Supplied passage -

● ● ● ● ● ● ●

Case report: carney complex
This article describes the case of an otherwise healthy, 54-year-old male patient who presented with an atypical presentation Carney complex. The patient complained of an intermittent and productive cough with a history of 2 years. In addition, his dyspnea had worsened over the past 2 to 3 months. He could barely walk a few feet without dyspnea. During this time, he also struggled with palpitations and intermittent lightheadedness. However, there were no signs of upper respiratory tract infection symptoms, fevers, chills or chest pain. He had no recent travel or smoking history.
On his previous visits to urgent care, he was diagnosed with bronchitis and pneumonia. For treatment, doctors prescribed antibiotics and steroids. However, the patient showed no signs of improvement despite treatment. For further evaluation, the patient was referred for a chest X-ray which showed an apparent retro-cardiac opacity. A CT scan was also done which showed an abnormal filling defect in the left atrium, extending into the left ventricle.
The patient was referred for cardiology evaluation
Physical examination showed that the patient was afebrile, with oxygen saturation 99% on breathing ambient air, blood pressure 136/81 mmHg and heart rate 94 beats per minute. There were no signs of respiratory distress, whereas cardiac exam showed a normal heart rate with regular rhythm. Lung examination was also unremarkable. However, skin examination showed multiple flesh-coloured skin tags around the circumference of the neck, anterior left ear, back and right upper cheek.

● ● ● ● ● ● ●

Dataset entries
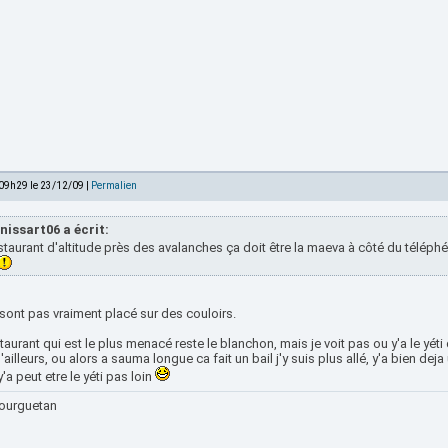
 09h29 le 23/12/09 |
Permalien
nissart06 a écrit:
taurant d'altitude près des avalanches ça doit être la maeva à côté du télép
 sont pas vraiment placé sur des couloirs.
taurant qui est le plus menacé reste le blanchon, mais je voit pas ou y'a le yét
'ailleurs, ou alors a sauma longue ca fait un bail j'y suis plus allé, y'a bien dej
y'a peut etre le yéti pas loin
ourguetan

● ● ● ● ● ● ●

Required actions -
(1) Echo the stretch of the Carney complex case report from "The patient was referred for cardiology" through "right upper cheek.".
(2) According to the Carney complex case report, what did the CT scan show?
(3) Finish out the next part of the Carney complex case report, picking up after its last sentence.

Answers -
(1)
The patient was referred for cardiology evaluation
Physical examination showed that the patient was afebrile, with oxygen saturation 99% on breathing ambient air, blood pressure 136/81 mmHg and heart rate 94 beats per minute. There were no signs of respiratory distress, whereas cardiac exam showed a normal heart rate with regular rhythm. Lung examination was also unremarkable. However, skin examination showed multiple flesh-coloured skin tags around the circumference of the neck, anterior left ear, back and right upper cheek.

(2) An abnormal filling defect in the left atrium that extended into the left ventricle.

(3)
His previous medical history was also unremarkable. Although his family history was significant for diffuse skin tags in his father and an infant daughter who passed away of an unknown congenital heart disease. Doctors further advised a transthoracic echocardiogram which showed a left atrial mass measuring 9×4 cm with a mildly reduced ventricular ejection fraction. Transesophageal echocardiogram confirmed these findings and showed a large left atrial mass measuring 7.5×4.5 cm.
Based on these investigation findings, the patient was diagnosed with carney complex
Carney complex is a hereditary condition which is associated with spotty skin pigmentation and noncancerous myxomas (connective tissue tumours). It may also present with endocrine tumours. Symptoms typically develop in their early 20s. Heart myxomas and other heart problems are usually the first signs of carney complex.
The patient was referred for urgent surgical excision of the mass. The mass was further sent for histopathological analysis which confirmed the diagnosis of cardiac myxoma. Doctors discharged the patient with close follow-up.